■ **EXERCISE TASK**
Please copy the data below, substituting "date collected" for every occurrence of "collection date" and leaving everything else unchanged.
··· EXTRACTED MATERIAL ···
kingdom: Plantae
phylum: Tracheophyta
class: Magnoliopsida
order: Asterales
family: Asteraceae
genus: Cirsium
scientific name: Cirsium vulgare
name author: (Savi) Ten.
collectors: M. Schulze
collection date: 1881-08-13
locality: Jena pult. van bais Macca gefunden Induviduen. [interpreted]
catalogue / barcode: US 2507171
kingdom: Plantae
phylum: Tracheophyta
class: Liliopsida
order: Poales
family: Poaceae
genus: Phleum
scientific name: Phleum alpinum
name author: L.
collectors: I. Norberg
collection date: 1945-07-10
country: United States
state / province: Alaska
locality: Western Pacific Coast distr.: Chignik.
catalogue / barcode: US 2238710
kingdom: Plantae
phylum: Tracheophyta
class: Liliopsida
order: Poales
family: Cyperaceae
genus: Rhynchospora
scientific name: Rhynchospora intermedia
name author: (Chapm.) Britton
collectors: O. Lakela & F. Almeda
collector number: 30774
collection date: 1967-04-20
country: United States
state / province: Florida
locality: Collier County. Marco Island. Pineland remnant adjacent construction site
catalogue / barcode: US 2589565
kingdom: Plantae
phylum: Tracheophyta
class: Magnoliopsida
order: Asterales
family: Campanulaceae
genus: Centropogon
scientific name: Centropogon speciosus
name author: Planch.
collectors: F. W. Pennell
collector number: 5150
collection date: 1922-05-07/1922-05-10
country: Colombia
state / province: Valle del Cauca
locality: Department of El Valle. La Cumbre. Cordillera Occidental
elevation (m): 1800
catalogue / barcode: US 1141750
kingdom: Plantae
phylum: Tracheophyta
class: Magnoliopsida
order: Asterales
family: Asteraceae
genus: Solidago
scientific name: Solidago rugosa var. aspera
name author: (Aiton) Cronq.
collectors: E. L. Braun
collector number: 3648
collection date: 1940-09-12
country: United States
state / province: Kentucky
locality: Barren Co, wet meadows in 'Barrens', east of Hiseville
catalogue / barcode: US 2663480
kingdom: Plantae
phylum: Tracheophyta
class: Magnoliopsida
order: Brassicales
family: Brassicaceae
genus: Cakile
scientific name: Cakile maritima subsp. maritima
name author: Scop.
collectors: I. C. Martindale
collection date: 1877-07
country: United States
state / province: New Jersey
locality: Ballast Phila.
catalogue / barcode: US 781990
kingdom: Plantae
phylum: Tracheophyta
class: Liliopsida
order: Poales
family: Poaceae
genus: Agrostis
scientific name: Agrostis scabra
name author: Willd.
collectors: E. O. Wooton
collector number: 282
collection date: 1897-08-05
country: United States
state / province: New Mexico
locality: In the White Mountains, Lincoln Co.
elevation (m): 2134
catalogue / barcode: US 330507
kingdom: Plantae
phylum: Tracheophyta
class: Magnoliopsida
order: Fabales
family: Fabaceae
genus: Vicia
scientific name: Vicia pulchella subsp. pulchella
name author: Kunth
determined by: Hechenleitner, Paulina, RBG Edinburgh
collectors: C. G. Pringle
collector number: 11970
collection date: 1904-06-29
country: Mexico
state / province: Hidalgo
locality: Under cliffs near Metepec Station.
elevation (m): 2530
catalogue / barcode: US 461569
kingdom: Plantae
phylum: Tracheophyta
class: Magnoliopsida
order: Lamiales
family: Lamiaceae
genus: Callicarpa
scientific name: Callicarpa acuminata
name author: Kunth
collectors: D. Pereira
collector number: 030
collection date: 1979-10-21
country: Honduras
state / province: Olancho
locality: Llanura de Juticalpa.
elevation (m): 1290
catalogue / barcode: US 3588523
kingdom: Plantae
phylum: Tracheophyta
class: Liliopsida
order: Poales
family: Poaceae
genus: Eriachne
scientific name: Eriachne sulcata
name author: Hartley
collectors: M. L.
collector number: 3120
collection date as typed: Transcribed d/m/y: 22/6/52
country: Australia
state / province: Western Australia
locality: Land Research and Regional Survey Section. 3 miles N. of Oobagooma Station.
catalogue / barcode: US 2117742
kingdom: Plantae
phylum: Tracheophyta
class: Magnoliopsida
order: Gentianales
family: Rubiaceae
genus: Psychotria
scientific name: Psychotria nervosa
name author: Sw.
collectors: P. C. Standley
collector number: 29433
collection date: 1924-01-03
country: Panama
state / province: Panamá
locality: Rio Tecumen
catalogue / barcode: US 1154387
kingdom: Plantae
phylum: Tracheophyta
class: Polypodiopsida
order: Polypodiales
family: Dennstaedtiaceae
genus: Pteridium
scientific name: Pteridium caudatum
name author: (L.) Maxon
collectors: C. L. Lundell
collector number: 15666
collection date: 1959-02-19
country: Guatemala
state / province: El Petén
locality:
···
■ **SOLUTION TO THIS PROBLEM**
kingdom: Plantae
phylum: Tracheophyta
class: Magnoliopsida
order: Asterales
family: Asteraceae
genus: Cirsium
scientific name: Cirsium vulgare
name author: (Savi) Ten.
collectors: M. Schulze
date collected: 1881-08-13
locality: Jena pult. van bais Macca gefunden Induviduen. [interpreted]
catalogue / barcode: US 2507171
kingdom: Plantae
phylum: Tracheophyta
class: Liliopsida
order: Poales
family: Poaceae
genus: Phleum
scientific name: Phleum alpinum
name author: L.
collectors: I. Norberg
date collected: 1945-07-10
country: United States
state / province: Alaska
locality: Western Pacific Coast distr.: Chignik.
catalogue / barcode: US 2238710
kingdom: Plantae
phylum: Tracheophyta
class: Liliopsida
order: Poales
family: Cyperaceae
genus: Rhynchospora
scientific name: Rhynchospora intermedia
name author: (Chapm.) Britton
collectors: O. Lakela & F. Almeda
collector number: 30774
date collected: 1967-04-20
country: United States
state / province: Florida
locality: Collier County. Marco Island. Pineland remnant adjacent construction site
catalogue / barcode: US 2589565
kingdom: Plantae
phylum: Tracheophyta
class: Magnoliopsida
order: Asterales
family: Campanulaceae
genus: Centropogon
scientific name: Centropogon speciosus
name author: Planch.
collectors: F. W. Pennell
collector number: 5150
date collected: 1922-05-07/1922-05-10
country: Colombia
state / province: Valle del Cauca
locality: Department of El Valle. La Cumbre. Cordillera Occidental
elevation (m): 1800
catalogue / barcode: US 1141750
kingdom: Plantae
phylum: Tracheophyta
class: Magnoliopsida
order: Asterales
family: Asteraceae
genus: Solidago
scientific name: Solidago rugosa var. aspera
name author: (Aiton) Cronq.
collectors: E. L. Braun
collector number: 3648
date collected: 1940-09-12
country: United States
state / province: Kentucky
locality: Barren Co, wet meadows in 'Barrens', east of Hiseville
catalogue / barcode: US 2663480
kingdom: Plantae
phylum: Tracheophyta
class: Magnoliopsida
order: Brassicales
family: Brassicaceae
genus: Cakile
scientific name: Cakile maritima subsp. maritima
name author: Scop.
collectors: I. C. Martindale
date collected: 1877-07
country: United States
state / province: New Jersey
locality: Ballast Phila.
catalogue / barcode: US 781990
kingdom: Plantae
phylum: Tracheophyta
class: Liliopsida
order: Poales
family: Poaceae
genus: Agrostis
scientific name: Agrostis scabra
name author: Willd.
collectors: E. O. Wooton
collector number: 282
date collected: 1897-08-05
country: United States
state / province: New Mexico
locality: In the White Mountains, Lincoln Co.
elevation (m): 2134
catalogue / barcode: US 330507
kingdom: Plantae
phylum: Tracheophyta
class: Magnoliopsida
order: Fabales
family: Fabaceae
genus: Vicia
scientific name: Vicia pulchella subsp. pulchella
name author: Kunth
determined by: Hechenleitner, Paulina, RBG Edinburgh
collectors: C. G. Pringle
collector number: 11970
date collected: 1904-06-29
country: Mexico
state / province: Hidalgo
locality: Under cliffs near Metepec Station.
elevation (m): 2530
catalogue / barcode: US 461569
kingdom: Plantae
phylum: Tracheophyta
class: Magnoliopsida
order: Lamiales
family: Lamiaceae
genus: Callicarpa
scientific name: Callicarpa acuminata
name author: Kunth
collectors: D. Pereira
collector number: 030
date collected: 1979-10-21
country: Honduras
state / province: Olancho
locality: Llanura de Juticalpa.
elevation (m): 1290
catalogue / barcode: US 3588523
kingdom: Plantae
phylum: Tracheophyta
class: Liliopsida
order: Poales
family: Poaceae
genus: Eriachne
scientific name: Eriachne sulcata
name author: Hartley
collectors: M. L.
collector number: 3120
date collected as typed: Transcribed d/m/y: 22/6/52
country: Australia
state / province: Western Australia
locality: Land Research and Regional Survey Section. 3 miles N. of Oobagooma Station.
catalogue / barcode: US 2117742
kingdom: Plantae
phylum: Tracheophyta
class: Magnoliopsida
order: Gentianales
family: Rubiaceae
genus: Psychotria
scientific name: Psychotria nervosa
name author: Sw.
collectors: P. C. Standley
collector number: 29433
date collected: 1924-01-03
country: Panama
state / province: Panamá
locality: Rio Tecumen
catalogue / barcode: US 1154387
kingdom: Plantae
phylum: Tracheophyta
class: Polypodiopsida
order: Polypodiales
family: Dennstaedtiaceae
genus: Pteridium
scientific name: Pteridium caudatum
name author: (L.) Maxon
collectors: C. L. Lundell
collector number: 15666
date collected: 1959-02-19
country: Guatemala
state / province: El Petén
locality:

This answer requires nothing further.